Bardi è il paese di origine di Antonio Samorè arcivescovo, cardinale dal 1967 (Fondatore nel 1973 e primo presidente del Centro Studi Valceno), che in Lituania ha vissuto dal 1932 al 1938 con la rappresentanza della Santa Sede. Durante la sua permanenza nella repubblica baltica monsignor Samorè si affezionò molto a quella terra, alla popolazione e il suo cuore non si staccò mai dalla sorte infelice di una nazione cattolica fiera della propria identità che, nell’agosto 1940, verrà invasa dalle truppe sovietiche perdendo la propria indipendenza. Sempre nel dopoguerra e fino alla morte, monsignor Antonio Samorè fu amico affettuoso e sollecito della comunità lituana, incoraggiando ogni iniziativa religiosa, culturale e di soccorso che sostenesse la causa del popolo oppresso e ne tenesse viva la fiera anima in attesa di risorgere. Infatti quando
lascia Kaunas per nuovi incarichi diplomatici di crescente complessità, sceglie di avere al suo fianco come segretario il sacerdote lituano Vincas Mincevičius, anche nei periodi di vacanza a Bardi. E don Mincevičius sceglie il centro della Val Ceno per coltivare l’identità lituana in esilio. Il 17 settembre 1962, (cerimonia molto particolare a Bardi), viene consacrata una croce lituana in legno alta 4 metri e mezzo. Nel 1962, sulle carte geografiche non c’è più alcuna Lituania, ancora parte dell’Unione sovietica.
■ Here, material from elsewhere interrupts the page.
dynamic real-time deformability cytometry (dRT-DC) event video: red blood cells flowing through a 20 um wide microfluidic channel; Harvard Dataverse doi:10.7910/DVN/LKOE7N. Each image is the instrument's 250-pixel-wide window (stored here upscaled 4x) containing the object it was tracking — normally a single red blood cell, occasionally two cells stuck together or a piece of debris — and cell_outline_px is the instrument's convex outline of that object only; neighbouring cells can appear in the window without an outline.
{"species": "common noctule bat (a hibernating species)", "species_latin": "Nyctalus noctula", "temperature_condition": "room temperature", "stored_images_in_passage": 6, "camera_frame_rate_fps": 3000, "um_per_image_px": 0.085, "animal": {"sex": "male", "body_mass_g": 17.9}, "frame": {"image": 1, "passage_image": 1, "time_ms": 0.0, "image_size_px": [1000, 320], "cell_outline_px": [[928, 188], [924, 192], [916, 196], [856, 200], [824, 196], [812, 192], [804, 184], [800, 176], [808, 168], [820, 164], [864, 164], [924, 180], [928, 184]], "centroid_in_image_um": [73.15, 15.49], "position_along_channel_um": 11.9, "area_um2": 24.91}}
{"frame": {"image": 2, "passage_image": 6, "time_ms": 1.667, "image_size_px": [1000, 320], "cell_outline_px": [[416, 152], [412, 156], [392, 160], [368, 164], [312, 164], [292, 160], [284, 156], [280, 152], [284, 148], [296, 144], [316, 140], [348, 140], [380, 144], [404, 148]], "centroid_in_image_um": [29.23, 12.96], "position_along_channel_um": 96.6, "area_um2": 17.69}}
Ma naturalmente per i lituani quella terra sul baltico resta Lituania e se non possono preservare la loro memoria in patria, lo fanno da esuli là dove hanno incontrato amici. La croce, (da tempo deterioratasi e sostituita), fu un simbolo di resistenza culturale. Non l’unico, perché il cardinale Samorè, unitamente a Mincevičius, grazie a donazioni di compatrioti in Italia e negli Stati Uniti, nel 1965, commissiona al famoso pittore Dilvo Lotti una serie di affreschi all’interno della Casa della Gioventù per creare una “sala lituana”. Sulle pareti di questa stanza, in vividi colori si può vedere una mappa storica della Lituania oltre a diverse altre immagini affrescate di grande e simbolico significato.In questa pubblicazione bilingue, (italiano e lituano), approfondendo gli studi sulle “croci lituane” e sulla “sala lituana”, vogliamo, come precedentemente affermato, consolidare, rafforzare i rapporti con la comunità baltica nella speranza di ulteriori e significative iniziative che ci vedano sempre più uniti. (Centro Studi della Valle del Ceno).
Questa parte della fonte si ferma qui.